London five-piece Ain’t return today with their sullen second single “Teething”.
The track comes mid-way through what has been an incendiary year for the band. Having already played showcases for the likes of So Young, Rough Trade, The Alt Escape, and The Windmill, their debut single “Oar” arrived earlier in May and marked out the quintet as that rarest of things - a band with a feverish word-of-mouth reputation, despite having not released a single official track, delivering on all the promise that they had built up. The single saw widespread support with coverage from the likes of Dork, Stereogum, NME, CLASH, The Line Of Best Fit, and So Young, as well as, radio play from BBC Radio 6 Music, Radio X, Apple Music 1 and more.
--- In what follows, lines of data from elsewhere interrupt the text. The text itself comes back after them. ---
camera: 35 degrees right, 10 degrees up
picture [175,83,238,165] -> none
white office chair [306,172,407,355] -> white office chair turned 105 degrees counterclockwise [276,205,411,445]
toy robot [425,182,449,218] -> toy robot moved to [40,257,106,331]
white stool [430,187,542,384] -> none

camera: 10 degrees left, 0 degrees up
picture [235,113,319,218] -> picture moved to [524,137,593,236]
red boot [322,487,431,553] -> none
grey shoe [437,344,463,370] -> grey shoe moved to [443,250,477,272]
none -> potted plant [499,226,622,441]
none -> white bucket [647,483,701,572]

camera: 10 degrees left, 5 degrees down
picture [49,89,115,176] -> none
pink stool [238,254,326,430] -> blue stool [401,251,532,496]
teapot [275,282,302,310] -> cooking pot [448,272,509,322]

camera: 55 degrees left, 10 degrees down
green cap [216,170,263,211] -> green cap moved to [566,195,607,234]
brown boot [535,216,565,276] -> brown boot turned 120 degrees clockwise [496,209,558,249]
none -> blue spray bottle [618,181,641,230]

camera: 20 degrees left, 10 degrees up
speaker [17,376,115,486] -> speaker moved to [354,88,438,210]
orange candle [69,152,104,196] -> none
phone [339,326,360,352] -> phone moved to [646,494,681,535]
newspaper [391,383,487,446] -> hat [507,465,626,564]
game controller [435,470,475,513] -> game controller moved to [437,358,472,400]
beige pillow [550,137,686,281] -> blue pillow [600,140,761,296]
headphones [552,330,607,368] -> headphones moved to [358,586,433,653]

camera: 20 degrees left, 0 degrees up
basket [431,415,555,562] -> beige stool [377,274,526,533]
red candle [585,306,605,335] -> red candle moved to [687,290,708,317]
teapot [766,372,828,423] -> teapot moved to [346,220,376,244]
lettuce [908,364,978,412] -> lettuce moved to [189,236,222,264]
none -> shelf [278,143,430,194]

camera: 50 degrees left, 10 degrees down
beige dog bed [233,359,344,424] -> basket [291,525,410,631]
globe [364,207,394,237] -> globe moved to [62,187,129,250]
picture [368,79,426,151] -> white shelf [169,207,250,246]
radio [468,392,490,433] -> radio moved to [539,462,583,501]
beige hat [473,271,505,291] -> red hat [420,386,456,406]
Bringing together the stranger side of ‘90s guitar, post-punk, and shoegaze from both sides of the Atlantic, Ain’t expertly toe the line between nostalgia and ingenuity. Comprised of George Ellerby (Guitar/Vox), Ed Randall (Guitar), Hanna Baker Darch (Vox), Chapman Ho (Bass Guitar), and Joe Lockstone (Drums), Ain’t’s compulsion to create seeps through with urgency and heft.
This latest offering sees the band expand on that dynamic, scowling sound. Recorded with Oli Barton Wood (Porridge Radio, Shame, The Big Moon), muscular, hook-driven melodies interplay above an uneasy sense of motion. Beginning as a simple guitar motif that returned to guitarist Ed Randall’s fingers almost every time he picked up the instrument, it wasn’t until bandmates Ellerby and Ho were both suffering from burgeoning wisdom teeth that Randall’s original scrappy idea turned into “Teething”. A song soaked in self-pity and the all-encompassing sorrow. Hanna Baker’s driving vocal delivery helps to coalesce the arrangements, with Ain’t’s crushing gut punching ability on full view.
Speaking on the single, the band says “Teething is definitely our creepiest song – Ed wrote it ages before Ain’t and the lyrics ‘you don’t even notice me from the window’ encapsulates the whole premise of the song neatly. It’s about vying for someone’s attention when they couldn’t care less – and how the sting of that rejection isn’t so much a sting, but a persistent throbbing, like toothache.”
Ain’t build their songs like seasons. Honouring both the calm and the storm, their lustral offerings bend toward introspective abundance and communal clarity. There’s a direct catharsis here, like a sonic sigh, that marks Ain’t as a vivid and boundless force. That force is set to continue growing as the band gear up for further live dates across autumn and winter, and plan further impending releases.